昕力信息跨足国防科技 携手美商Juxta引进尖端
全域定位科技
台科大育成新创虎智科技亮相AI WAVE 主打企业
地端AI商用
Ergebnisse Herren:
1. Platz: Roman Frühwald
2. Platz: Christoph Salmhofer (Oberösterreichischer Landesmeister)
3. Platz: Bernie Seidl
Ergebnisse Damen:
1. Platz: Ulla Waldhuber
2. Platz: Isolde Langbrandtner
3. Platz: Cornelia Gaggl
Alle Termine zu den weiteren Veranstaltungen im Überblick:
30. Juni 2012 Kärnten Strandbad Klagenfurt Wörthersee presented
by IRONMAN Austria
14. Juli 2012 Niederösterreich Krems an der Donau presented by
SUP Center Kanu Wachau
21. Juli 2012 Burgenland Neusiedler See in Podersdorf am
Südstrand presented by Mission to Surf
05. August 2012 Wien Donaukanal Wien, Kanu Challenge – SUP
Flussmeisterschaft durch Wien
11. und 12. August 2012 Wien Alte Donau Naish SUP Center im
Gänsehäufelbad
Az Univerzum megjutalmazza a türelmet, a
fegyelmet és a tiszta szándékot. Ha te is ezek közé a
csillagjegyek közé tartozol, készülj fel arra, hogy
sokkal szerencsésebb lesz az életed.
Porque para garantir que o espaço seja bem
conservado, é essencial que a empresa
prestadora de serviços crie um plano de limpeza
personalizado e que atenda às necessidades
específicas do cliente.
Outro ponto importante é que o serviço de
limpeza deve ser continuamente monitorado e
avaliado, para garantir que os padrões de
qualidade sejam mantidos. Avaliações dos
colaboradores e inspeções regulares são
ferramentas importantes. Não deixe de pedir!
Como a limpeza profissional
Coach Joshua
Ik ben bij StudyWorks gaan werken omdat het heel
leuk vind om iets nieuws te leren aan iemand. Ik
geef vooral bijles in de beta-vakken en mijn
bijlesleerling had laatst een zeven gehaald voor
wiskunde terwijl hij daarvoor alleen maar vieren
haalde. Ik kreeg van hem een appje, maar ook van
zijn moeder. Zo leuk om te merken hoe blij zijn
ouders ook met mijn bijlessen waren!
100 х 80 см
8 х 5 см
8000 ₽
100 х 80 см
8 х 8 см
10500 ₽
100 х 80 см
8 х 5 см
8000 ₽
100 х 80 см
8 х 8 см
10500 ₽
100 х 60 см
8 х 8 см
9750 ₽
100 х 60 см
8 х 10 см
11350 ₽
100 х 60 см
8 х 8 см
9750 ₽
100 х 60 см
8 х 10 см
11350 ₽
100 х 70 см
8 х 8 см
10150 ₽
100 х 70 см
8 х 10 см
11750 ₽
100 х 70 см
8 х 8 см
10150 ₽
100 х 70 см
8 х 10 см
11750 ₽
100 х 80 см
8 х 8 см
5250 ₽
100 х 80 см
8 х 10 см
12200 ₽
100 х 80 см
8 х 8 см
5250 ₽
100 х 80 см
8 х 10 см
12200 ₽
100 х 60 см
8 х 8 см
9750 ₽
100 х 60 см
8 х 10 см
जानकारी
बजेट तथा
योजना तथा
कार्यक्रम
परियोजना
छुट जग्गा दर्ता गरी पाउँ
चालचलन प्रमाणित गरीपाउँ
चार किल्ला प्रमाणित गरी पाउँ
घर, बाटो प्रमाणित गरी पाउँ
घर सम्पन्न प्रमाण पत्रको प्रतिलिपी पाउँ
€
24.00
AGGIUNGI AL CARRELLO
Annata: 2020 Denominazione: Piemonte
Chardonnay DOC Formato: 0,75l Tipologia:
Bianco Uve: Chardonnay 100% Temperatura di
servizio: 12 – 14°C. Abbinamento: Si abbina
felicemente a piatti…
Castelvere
───
Reproduce the records from their first line through the line containing "05. August 2012", including both of those lines.

SOLUTION:
昕力信息跨足国防科技 携手美商Juxta引进尖端
全域定位科技
台科大育成新创虎智科技亮相AI WAVE 主打企业
地端AI商用
Ergebnisse Herren:
1. Platz: Roman Frühwald
2. Platz: Christoph Salmhofer (Oberösterreichischer Landesmeister)
3. Platz: Bernie Seidl
Ergebnisse Damen:
1. Platz: Ulla Waldhuber
2. Platz: Isolde Langbrandtner
3. Platz: Cornelia Gaggl
Alle Termine zu den weiteren Veranstaltungen im Überblick:
30. Juni 2012 Kärnten Strandbad Klagenfurt Wörthersee presented
by IRONMAN Austria
14. Juli 2012 Niederösterreich Krems an der Donau presented by
SUP Center Kanu Wachau
21. Juli 2012 Burgenland Neusiedler See in Podersdorf am
Südstrand presented by Mission to Surf
05. August 2012 Wien Donaukanal Wien, Kanu Challenge – SUP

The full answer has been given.